Harum cokelat memikat investor



JAKARTA. Industri pengolahan biji cokelat makin seksi. Penerapan bea keluar (BK) biji kakao mulai April 2010 berhasil mendongkrak investasi baru pada industri kakao dan cokelat dalam negeri.

Asosiasi Industri Kakao Indonesia (AIKI) memperkirakan, setahun terakhir paling tidak ada US$ 158,07 juta investasi baru dari 14 perusahaan pengolahan kakao. "Investasi ini juga berhasil menyediakan lapangan kerja bagi masyarakat," kata Piter Jasman, Ketua Umum AIKI kepada KONTAN, Jumat (24/6).

Menteri Perindustrian, MS Hidayat menjelaskan, investasi baru ini telah menambah kapasitas pabrik menjadi 430.950 ton. Jumlah ini meningkat 57,9% dari 272.875 ton tahun lalu. Investasi baru itu juga ikut mengerek kapasitas terpasang industri pengolahan kakao nasional tahun ini menjadi 689.750 ton. Kapasitas ini meningkat 29,7% dari kapasitas tahun lalu yang sebesar 531.675 ton. "Penerapan BK membuat industri yang sebelumnya mati suri kini bangkit," kata Hidayat.

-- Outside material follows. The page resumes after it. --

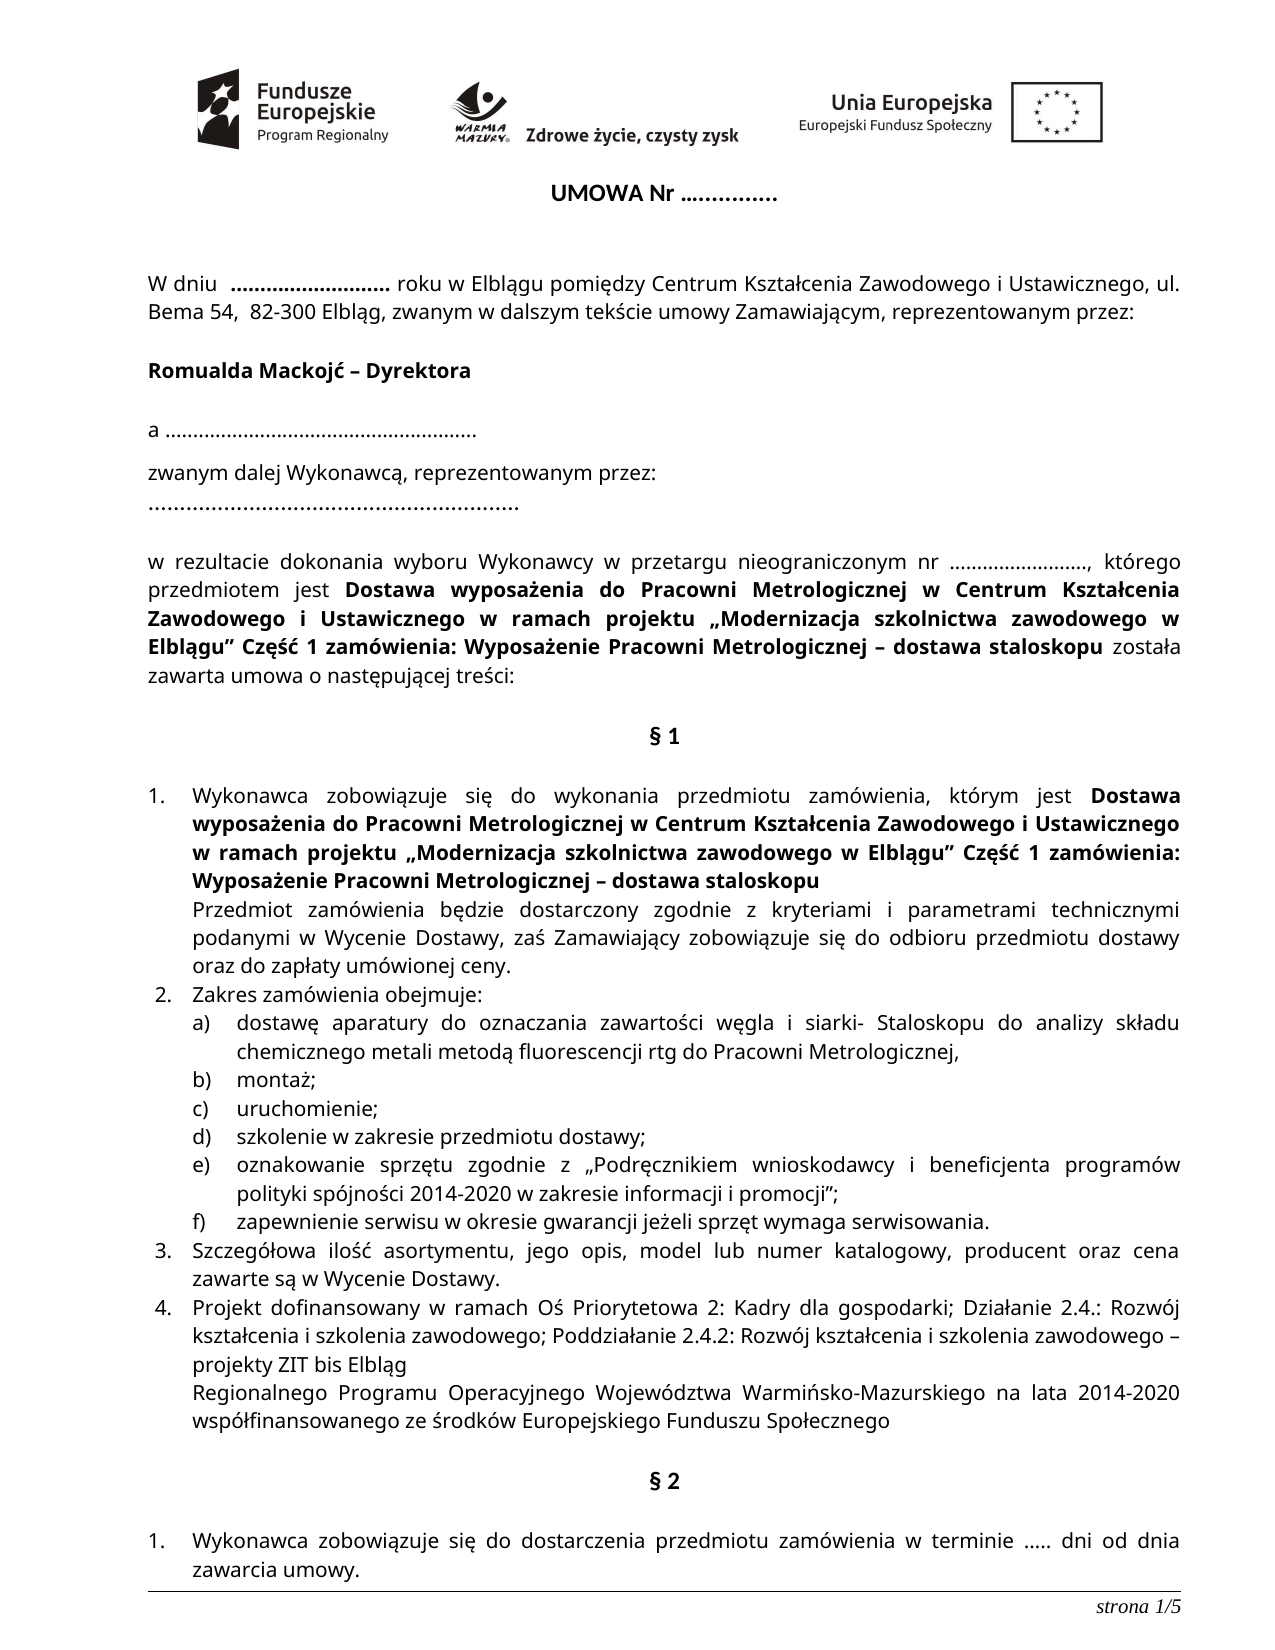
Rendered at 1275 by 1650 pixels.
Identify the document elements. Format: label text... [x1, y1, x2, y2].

Selain mendorong pabrikan lokal, menurutnya penerapan BK juga berhasil mengundang investor asing. Ambil contoh PT Asia Cocoa Indonesia yang baru mendirikan pabrik di Batam.

Ekspor turun

Di sisi lain, BK pun berhasil menekan ekspor biji kakao. Data Kementerian Perindustrian menunjukan, volume ekspor biji kakao tahun 2010 turun 2% dari 439.300 ton menjadi 432.426 ton.

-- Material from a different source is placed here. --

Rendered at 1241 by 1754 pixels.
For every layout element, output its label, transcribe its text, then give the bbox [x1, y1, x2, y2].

Namun, meski volume ekspor menurun, tapi harga kakao yang meningkat membuat nilai ekspor kakao tetap melejit. Tahun lalu, nilai ekspor kakao mencapai US$ 1,19 miliar, tumbuh 10% dari US$ 1,09 miliar pada tahun 2009.

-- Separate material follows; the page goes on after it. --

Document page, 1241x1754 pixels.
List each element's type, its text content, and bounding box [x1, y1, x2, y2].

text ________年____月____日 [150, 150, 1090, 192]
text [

Sebaliknya, volume ekspor kakao olahan mengalami peningkatan sebesar 26% dari 81.993 ton pada tahun 2009 menjadi 103.055 ton tahun lalu. Praktis hal ini membuat nilai ekspor pengolahan kakao juga membumbung 38%.

Wajar saja bila pemerintah giat menggenjot investasi pengolahan kakao. Sebab, International Cocoa Organization (ICCO) mencatat Indonesia sebagai produsen kakao terbesar ketiga di dunia. Tahun lalu produksi kakao Indonesia mencapai 550.000 ton.

Indonesia hanya kalah dari Pantai Gading yang memproduksi 1,24 juta ton dan Ghana 632.000 ton. Sayangnya, sebagian besar biji kakao Indonesia masih diekspor. Sementara yang diolah di dalam negeri hanya 28%. "Agar pengolahan kakao terus tumbuh, kami juga tengah menyiapkan revisi PP No. 62/2008 tentang Insentif Pajak Penghasilan," lanjut Hidayat.

Setali tiga uang, Piter pun optimistis investasi kakao terus bertumbuh. Buktinya, beberapa investor asing sudah menyatakan minatnya membangun pabrik kakao tahun 2012. Investasi baru itu di antaranya pembangunan pabrik pengolahan berkapasitas 30.000 ton per tahun di

Surabaya oleh investor Malaysia dan pabrik berkapasitas 60.000 ton per tahun oleh investor Swiss. "Peningkatan investasi ini seiring dengan konsumsi kakao dunia yang meningkat 5% per tahun," papar Piter. Ia pun memprediksi, produksi kakao nasional tahun 2014 akan mencapai 1,2 juta ton.